I’m thrilled to be a speaker at the Positionality symposium in Toronto, hosted by Sur Gallery, to be held April 21-25.
The symposium seeks to address the systemic barriers faced by the Latin American and Latinx community in Canada and will identify common grounds from where to begin an analysis with the intention to develop strategies of resistance, build networks of solidarity and exchange, improve the livelihood of art practitioners, and grant opportunities for an underrepresented community.

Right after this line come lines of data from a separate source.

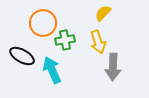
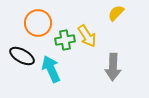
yellow semicircle: moved 13 px right
orange circle: moved 5 px left
yellow arrow: moved 11 px left, 6 px up; rotated 15 degrees counterclockwise
cyan arrow: moved 1 px left, 1 px up
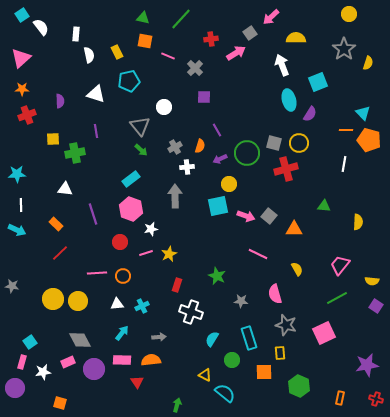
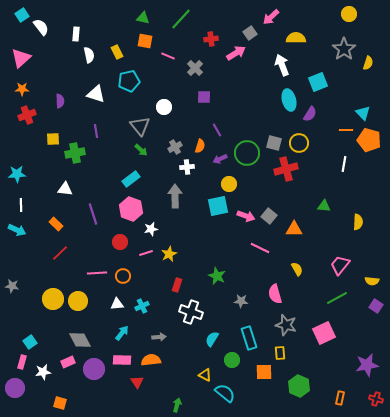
pink line at (258, 254): moved 2 px right, 6 px up
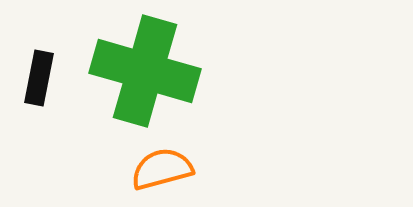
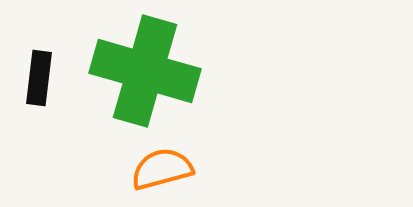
black rectangle: rotated 4 degrees counterclockwise
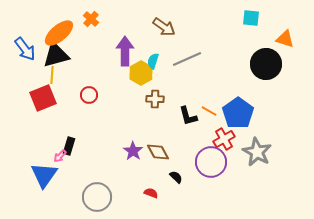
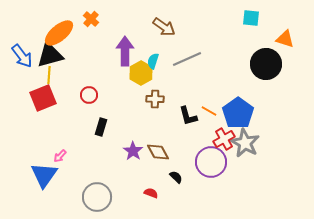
blue arrow: moved 3 px left, 7 px down
black triangle: moved 6 px left
yellow line: moved 3 px left
black rectangle: moved 32 px right, 19 px up
gray star: moved 12 px left, 9 px up
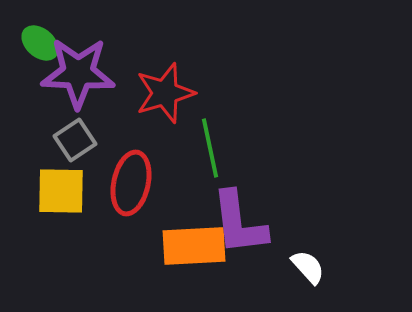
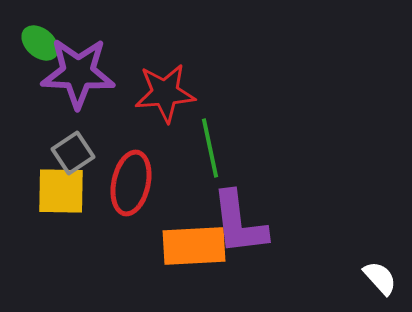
red star: rotated 12 degrees clockwise
gray square: moved 2 px left, 13 px down
white semicircle: moved 72 px right, 11 px down
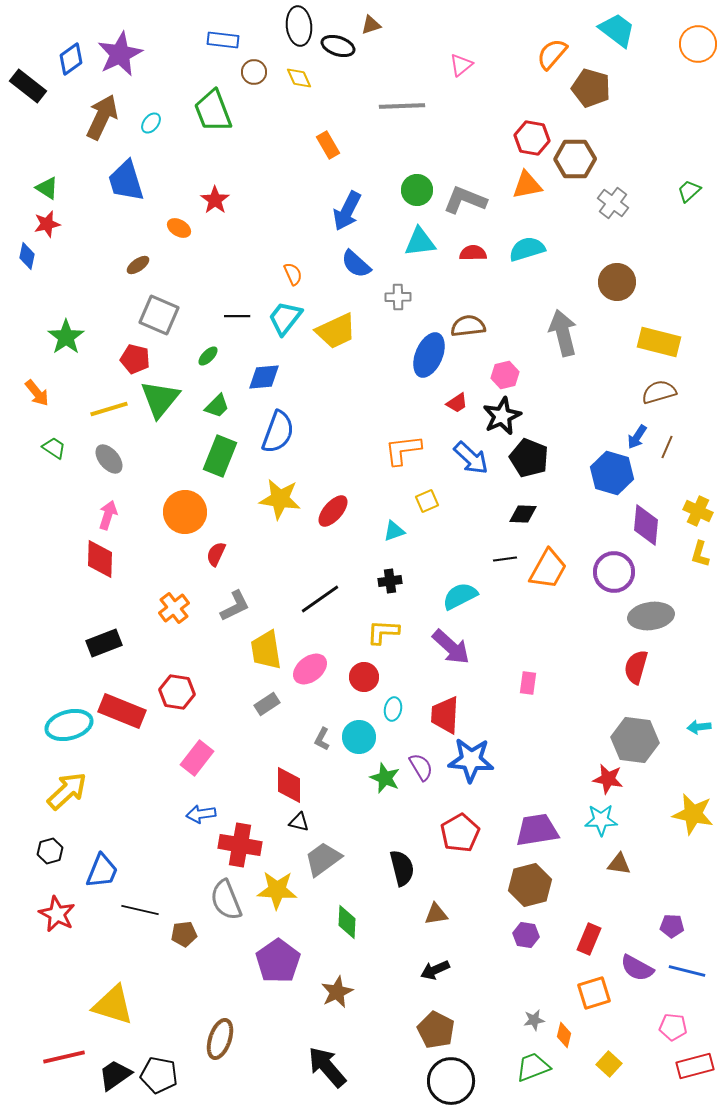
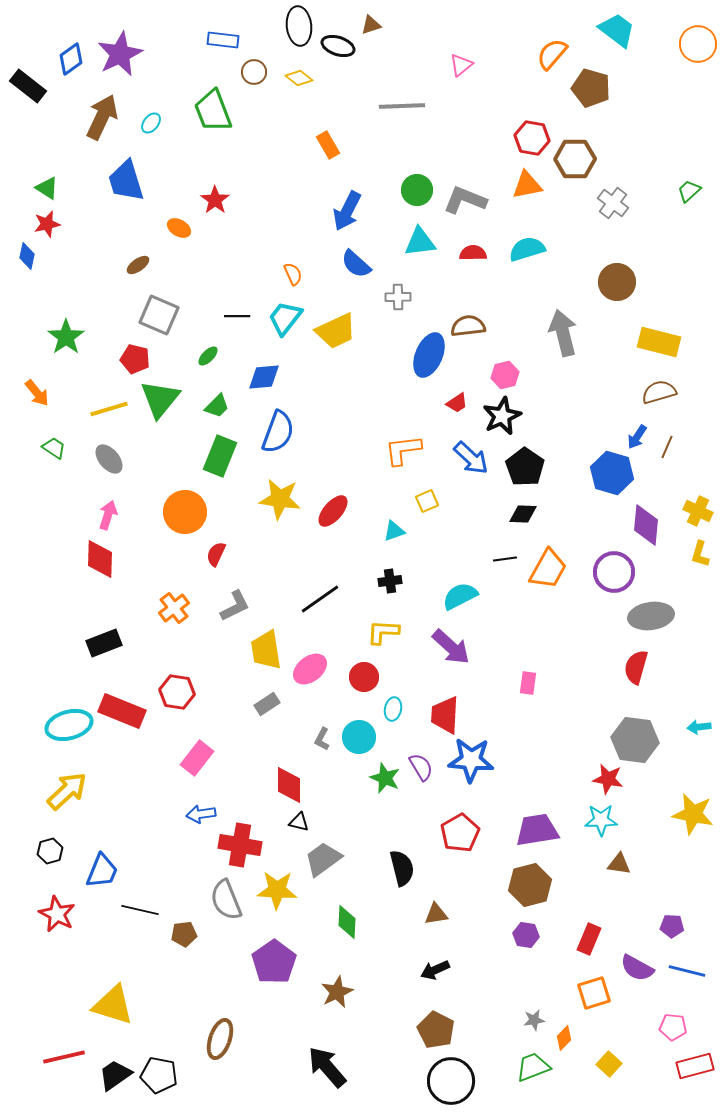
yellow diamond at (299, 78): rotated 28 degrees counterclockwise
black pentagon at (529, 458): moved 4 px left, 9 px down; rotated 12 degrees clockwise
purple pentagon at (278, 961): moved 4 px left, 1 px down
orange diamond at (564, 1035): moved 3 px down; rotated 30 degrees clockwise
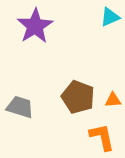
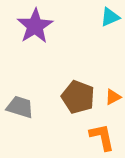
orange triangle: moved 3 px up; rotated 24 degrees counterclockwise
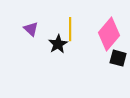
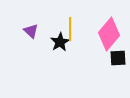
purple triangle: moved 2 px down
black star: moved 2 px right, 2 px up
black square: rotated 18 degrees counterclockwise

I will be speaking as part of the Day 1: Power of Advocacy and Collectivity panel, speaking about the Mujer Artista group as a case study as a new way of working with the established art institution in Winnipeg. The panel will be held at 12 noon (EST/Toronto)
About Cecilia Araneda
Chilean-Canadian filmmaker and media art curator Cecilia Araneda came to Canada as a child as a refugee after her family escaped Chile’s military dictatorship. She holds a BFA (hons) from York University and an MFA from the University of British Colombia. Her short films have been presented at film festivals and art museums around the world, and have been recognized with a number of national and international awards and distinctions. From 2006 to 2017, Araneda served as Executive Director of the storied Winnipeg Film Group, the largest independent media arts centre on the prairies. In 2005, she co-founded the Winnipeg-based WNDX Festival of Moving Image. In 2015, she co-founded Mujer Artista, a group of prairie-based Latin women artists. In 2019, she became the first ever prairie recipient of the national Joan Lowndes Award from the Canada Council for the Arts, for her independent curatorial practice. Araneda has more recently completed her first feature film, Intersection, staring Carmen Aguirre, to be released in fall 2022.
Working within the Winnipeg-based artist run centre system for decades, Cecilia Araneda observed repeated cycles of the sector attempting to become more equitable and inclusive, but soon stalling in the face of the complexity of this work. In the midst of this, generations of artists from underserved demographics were continually losing access to knowledge and opportunities that could help move their careers forward, as the art institution constantly struggled with how to enact meaningful change. Araneda hypothesized that entering into a relationship of equals with historically white art institutions to gain access to their resources while remaining unburdened by their internal politics could move along the careers of artists faster than any other mechanism. Thus, Mujer Artista was born in 2015, formed together with artists Praba Pilar and Monica Martinez. Since that time, Mujer Artista has supported the work and development of 20 Latin women artists and presented two group exhibitions in Winnipeg, with a third one opening on May 20. In this presentation, Araneda will give an overview of the Mujer Artista model and how it functions within the Winnipeg arts landscape.
Relationships between art and sociopolitical practices are essential in the contemporary cultural context. Artists, cultural organizations, and critics respond to a unique historical moment in which the ways of understanding our relationships, the fabric of our communities, the languages of power, and the historical reasons manifested in society, face an evident change in how we live. These circumstances act in two ways for the Latin American artist diaspora. On the one hand, artists face the problems of a society that receives them, establishing a dialogue and striving to find a place within that artistic ecosystem. On the other hand, artists cannot avoid their place of origin and challenge a system in which they end of living in. In both cases, the role of cultural promoters are essential to integrate these two political and social outcomes. These actors fulfill the function of advocacy and defence. The artists find a place for their work within these communities in which they are granted opportunities for professional growth. In addition, these groups provide an opportunity for open dialogue between the two hemispheres.
This panel will present the point of view of those actors and promoters that seek to establish a space for dialogue and openness for contemporary and community based artistic creation and practice.